### [Problem description]
Can you proceed with the Turi Create image-classifier notebook below, picking up right after its last line of code?

# Import dataset

In [19]:
import turicreate as tc
import matplotlib.pyplot as plt

In [20]:
images_dir = "../../data/"
train_data = tc.image_analysis.load_images(images_dir + "train", with_path=True)
val_data = tc.image_analysis.load_images(images_dir + "val", with_path=True)
test_data = tc.image_analysis.load_images(images_dir + "test", with_path=True)

In [21]:
import os

train_data["label"] = train_data["path"].apply(lambda path: os.path.basename(os.path.split(path)[0]))
val_data["label"] = val_data["path"].apply(lambda path: os.path.basename(os.path.split(path)[0]))
test_data["label"] = test_data["path"].apply(lambda path: os.path.basename(os.path.split(path)[0]))

# Training

Available models:
- squeezenet_v1.1
- resnet-50

In [22]:
# model = tc.image_classifier.create(train_data,
#                                    validation_set=val_data,
#                                    target="label",
#                                    model="squeezenet_v1.1",
#                                    verbose=True,
#                                    max_iterations=100,
#                                    l2_penalty=10.0,
#                                    l1_penalty=0.0,
#                                    convergence_threshold=1e-8
#                                   )

In [None]:
# Extract and save features

from turicreate.toolkits import _pre_trained_models
from turicreate.toolkits import _image_feature_extractor

ptModel = _pre_trained_models.MODELS["squeezenet_v1.1"]()
feature_extractor = _image_feature_extractor.MXFeatureExtractor(ptModel)

train_features = feature_extractor.extract_features(train_data, "image", verbose=True)
extracted_train_features = tc.SFrame({"label": train_data["label"], "__image_features__": train_features})

### [Provided material]

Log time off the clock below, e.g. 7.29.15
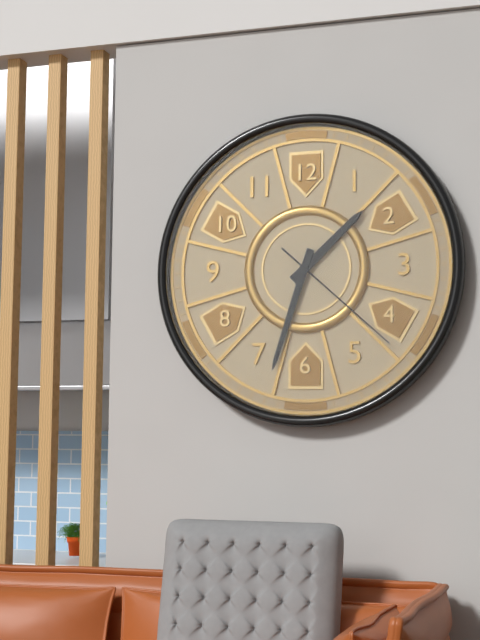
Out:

### [Final result]
extracted_train_features.save("train_features_tc.sframe")

val_features = feature_extractor.extract_features(val_data, "image", verbose=True)
extracted_val_features = tc.SFrame({"label": val_data["label"], "__image_features__": val_features})
extracted_val_features.save("val_features_tc.sframe")

Performing feature extraction on resized images...
Completed  64/958


In [None]:
lr_model = tc.logistic_classifier.create(extracted_train_features,
                                         features=["__image_features__"],
                                         target="label",
                                         validation_set=extracted_val_features,
                                         max_iterations=200,
                                         seed=None,
                                         verbose=True,
                                         l2_penalty=10.0,
                                         l1_penalty=0.0,
                                         convergence_threshold=1e-8
                                        )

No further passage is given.